**DATA PROVIDED:**
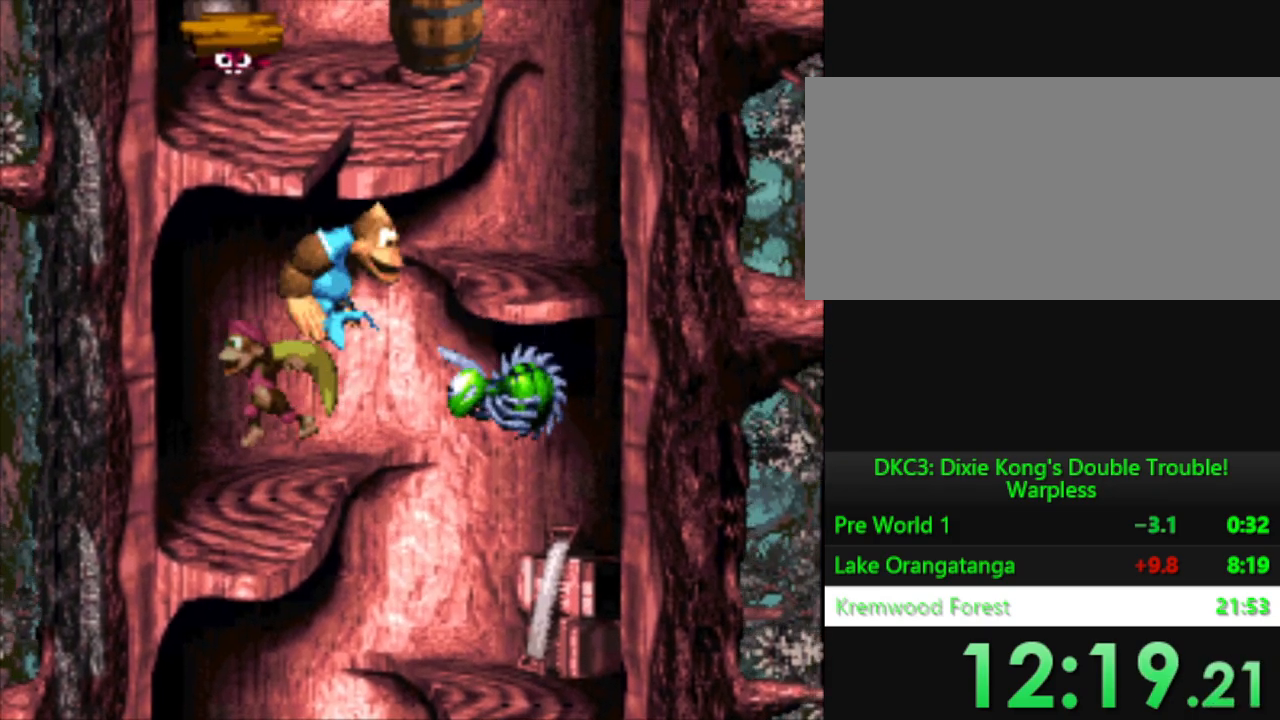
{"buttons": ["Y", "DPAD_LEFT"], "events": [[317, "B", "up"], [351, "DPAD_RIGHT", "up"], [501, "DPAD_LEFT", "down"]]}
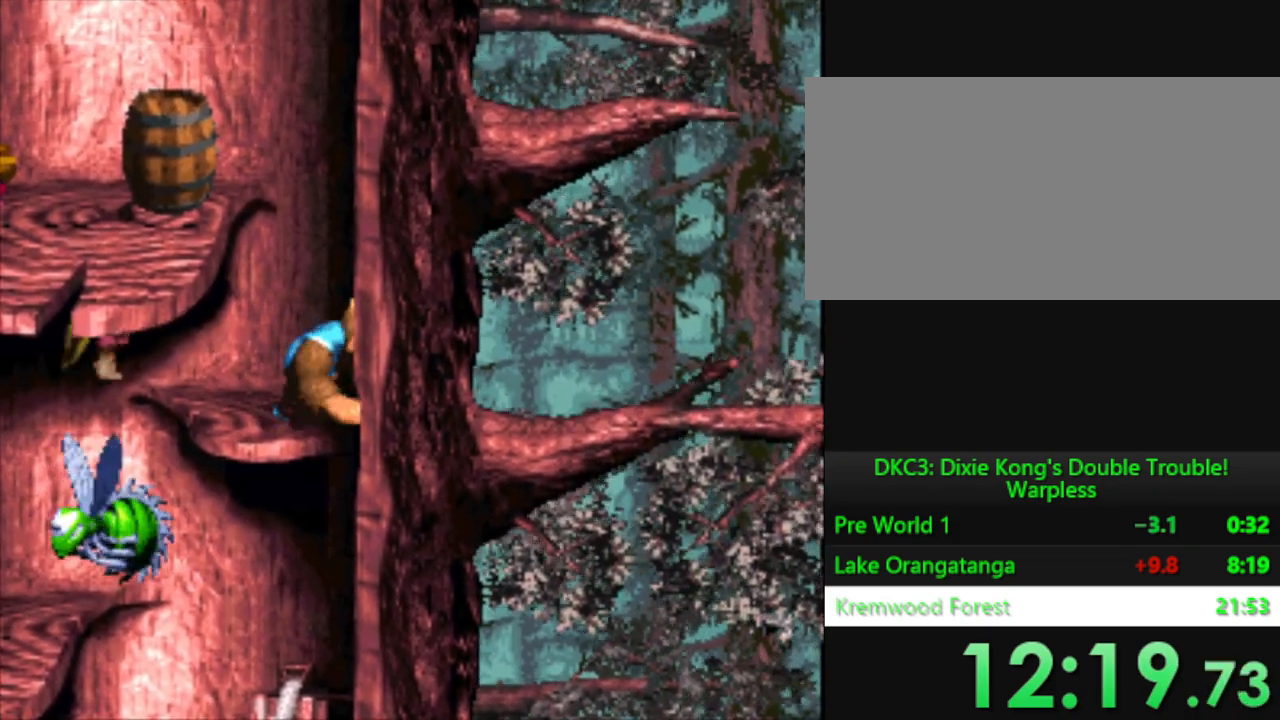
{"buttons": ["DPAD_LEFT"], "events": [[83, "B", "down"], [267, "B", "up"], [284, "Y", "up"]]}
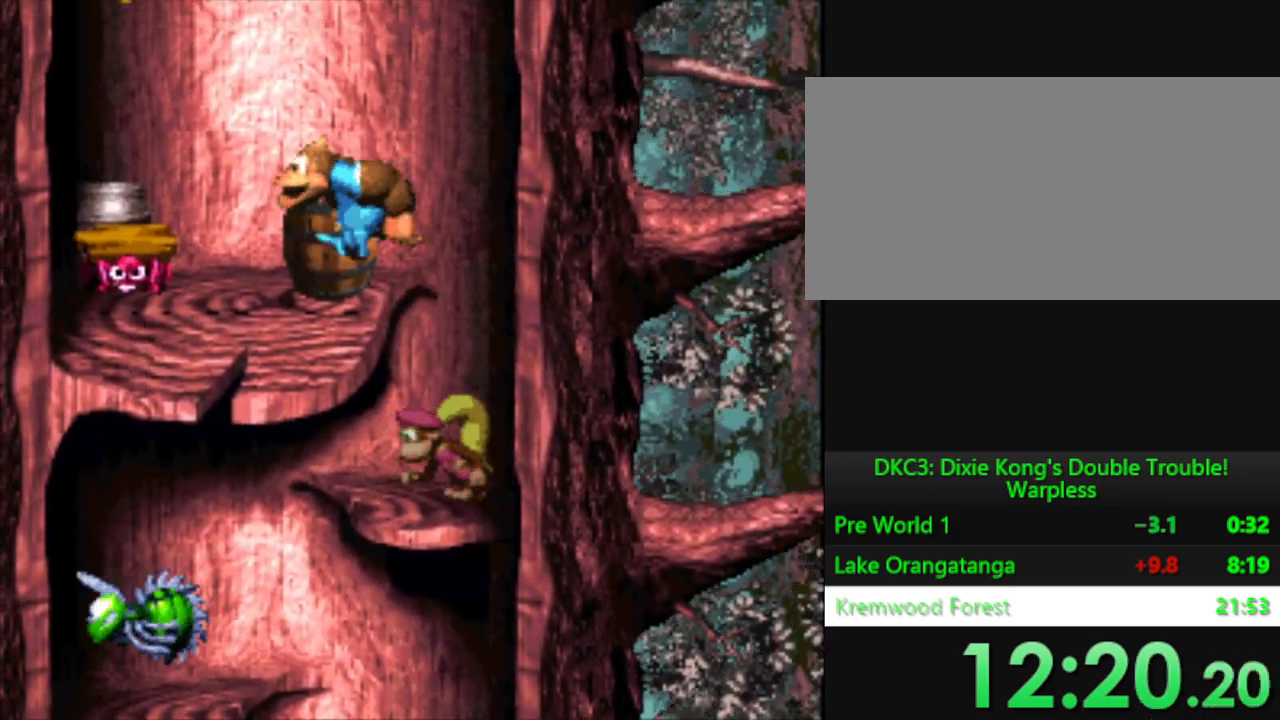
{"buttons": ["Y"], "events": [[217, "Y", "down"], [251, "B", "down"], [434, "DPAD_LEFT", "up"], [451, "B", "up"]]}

**ASSIGNMENT:**
Could the data above be repeated exactly, with every picture dropped?

**EXERCISE RESULT:**
{"buttons": ["Y", "DPAD_LEFT"], "events": [[317, "B", "up"], [351, "DPAD_RIGHT", "up"], [501, "DPAD_LEFT", "down"]]}
{"buttons": ["DPAD_LEFT"], "events": [[83, "B", "down"], [267, "B", "up"], [284, "Y", "up"]]}
{"buttons": ["Y"], "events": [[217, "Y", "down"], [251, "B", "down"], [434, "DPAD_LEFT", "up"], [451, "B", "up"]]}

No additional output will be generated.